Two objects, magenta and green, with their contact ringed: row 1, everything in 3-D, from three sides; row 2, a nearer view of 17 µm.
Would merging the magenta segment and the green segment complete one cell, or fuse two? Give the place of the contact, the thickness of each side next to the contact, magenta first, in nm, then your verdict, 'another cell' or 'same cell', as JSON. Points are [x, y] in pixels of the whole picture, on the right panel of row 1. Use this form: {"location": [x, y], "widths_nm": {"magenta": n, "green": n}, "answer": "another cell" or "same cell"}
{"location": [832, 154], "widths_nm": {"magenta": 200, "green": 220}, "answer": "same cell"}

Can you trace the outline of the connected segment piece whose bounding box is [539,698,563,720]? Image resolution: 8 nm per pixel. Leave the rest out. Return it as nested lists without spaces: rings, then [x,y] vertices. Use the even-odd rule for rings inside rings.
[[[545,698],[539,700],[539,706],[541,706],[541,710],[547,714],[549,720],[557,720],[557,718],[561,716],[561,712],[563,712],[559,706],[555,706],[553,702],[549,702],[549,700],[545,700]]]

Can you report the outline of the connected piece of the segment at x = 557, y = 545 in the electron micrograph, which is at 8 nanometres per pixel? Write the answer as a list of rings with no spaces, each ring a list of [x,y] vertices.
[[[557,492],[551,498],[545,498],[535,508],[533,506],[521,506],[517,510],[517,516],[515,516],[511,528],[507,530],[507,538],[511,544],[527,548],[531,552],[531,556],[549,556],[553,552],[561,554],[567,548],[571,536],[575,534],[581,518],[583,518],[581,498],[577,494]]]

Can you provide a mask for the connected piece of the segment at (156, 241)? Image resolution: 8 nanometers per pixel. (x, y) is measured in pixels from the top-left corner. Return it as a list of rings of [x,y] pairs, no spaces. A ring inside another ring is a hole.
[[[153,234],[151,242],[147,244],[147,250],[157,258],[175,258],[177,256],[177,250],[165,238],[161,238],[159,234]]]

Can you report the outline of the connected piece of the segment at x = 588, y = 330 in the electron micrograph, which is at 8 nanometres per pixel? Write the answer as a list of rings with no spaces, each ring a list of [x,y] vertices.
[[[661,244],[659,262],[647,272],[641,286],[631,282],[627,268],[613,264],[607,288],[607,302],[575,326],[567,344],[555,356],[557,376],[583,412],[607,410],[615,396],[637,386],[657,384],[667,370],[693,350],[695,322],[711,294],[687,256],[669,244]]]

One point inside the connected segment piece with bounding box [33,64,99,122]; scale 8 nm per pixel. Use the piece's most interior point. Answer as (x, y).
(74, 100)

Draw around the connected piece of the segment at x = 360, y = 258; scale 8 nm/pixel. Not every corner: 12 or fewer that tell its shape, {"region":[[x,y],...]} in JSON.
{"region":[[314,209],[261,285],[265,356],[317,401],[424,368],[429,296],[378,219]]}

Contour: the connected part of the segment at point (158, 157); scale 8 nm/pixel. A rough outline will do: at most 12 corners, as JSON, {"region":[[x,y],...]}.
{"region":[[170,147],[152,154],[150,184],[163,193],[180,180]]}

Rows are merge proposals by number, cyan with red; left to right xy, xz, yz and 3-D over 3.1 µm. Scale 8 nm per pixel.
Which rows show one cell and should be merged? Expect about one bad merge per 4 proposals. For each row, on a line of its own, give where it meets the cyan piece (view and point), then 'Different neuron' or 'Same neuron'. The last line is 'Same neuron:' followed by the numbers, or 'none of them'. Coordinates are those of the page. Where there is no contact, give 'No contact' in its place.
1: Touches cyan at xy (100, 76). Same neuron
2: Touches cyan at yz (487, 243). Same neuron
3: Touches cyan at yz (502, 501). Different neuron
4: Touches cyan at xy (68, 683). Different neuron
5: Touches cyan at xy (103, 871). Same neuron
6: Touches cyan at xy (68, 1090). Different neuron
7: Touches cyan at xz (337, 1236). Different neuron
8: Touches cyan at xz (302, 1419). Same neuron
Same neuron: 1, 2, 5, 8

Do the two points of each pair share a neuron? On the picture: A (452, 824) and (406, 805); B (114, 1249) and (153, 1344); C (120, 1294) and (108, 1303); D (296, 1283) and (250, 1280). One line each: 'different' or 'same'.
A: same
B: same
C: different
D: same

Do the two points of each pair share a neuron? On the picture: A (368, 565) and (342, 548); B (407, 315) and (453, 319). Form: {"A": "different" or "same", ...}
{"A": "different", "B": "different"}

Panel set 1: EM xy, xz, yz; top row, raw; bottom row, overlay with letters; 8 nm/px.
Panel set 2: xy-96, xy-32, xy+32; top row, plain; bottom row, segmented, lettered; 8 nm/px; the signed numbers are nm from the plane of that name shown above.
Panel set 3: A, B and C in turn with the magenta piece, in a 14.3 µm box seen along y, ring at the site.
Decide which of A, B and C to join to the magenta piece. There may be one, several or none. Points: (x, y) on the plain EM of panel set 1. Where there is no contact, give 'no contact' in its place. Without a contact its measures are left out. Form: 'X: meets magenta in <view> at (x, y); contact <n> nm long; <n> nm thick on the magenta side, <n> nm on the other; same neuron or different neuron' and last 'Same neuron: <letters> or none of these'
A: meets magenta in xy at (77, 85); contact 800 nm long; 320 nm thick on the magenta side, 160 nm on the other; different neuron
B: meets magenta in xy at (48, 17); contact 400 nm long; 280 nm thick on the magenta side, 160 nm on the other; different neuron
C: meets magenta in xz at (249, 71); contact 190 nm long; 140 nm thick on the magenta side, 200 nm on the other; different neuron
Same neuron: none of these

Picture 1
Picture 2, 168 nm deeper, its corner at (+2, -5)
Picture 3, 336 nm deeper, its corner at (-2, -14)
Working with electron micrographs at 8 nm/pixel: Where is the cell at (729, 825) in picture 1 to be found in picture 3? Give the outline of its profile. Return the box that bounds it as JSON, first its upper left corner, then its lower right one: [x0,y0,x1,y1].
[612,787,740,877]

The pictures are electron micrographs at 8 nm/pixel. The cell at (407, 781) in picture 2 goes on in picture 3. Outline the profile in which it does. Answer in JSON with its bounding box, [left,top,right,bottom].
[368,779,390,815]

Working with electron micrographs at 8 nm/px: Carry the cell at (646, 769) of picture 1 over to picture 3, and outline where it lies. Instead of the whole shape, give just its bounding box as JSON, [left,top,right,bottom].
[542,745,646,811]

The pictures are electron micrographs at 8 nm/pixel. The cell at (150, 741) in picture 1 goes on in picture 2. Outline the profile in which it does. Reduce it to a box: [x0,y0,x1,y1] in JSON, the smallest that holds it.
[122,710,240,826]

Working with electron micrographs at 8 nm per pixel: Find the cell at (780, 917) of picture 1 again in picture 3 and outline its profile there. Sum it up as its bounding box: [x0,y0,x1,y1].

########################################

What the task requires: Run a filter over the data above and keep each line that contains the word "deeper".

Expected answer:
Picture 2, 168 nm deeper, its corner at (+2, -5)
Picture 3, 336 nm deeper, its corner at (-2, -14)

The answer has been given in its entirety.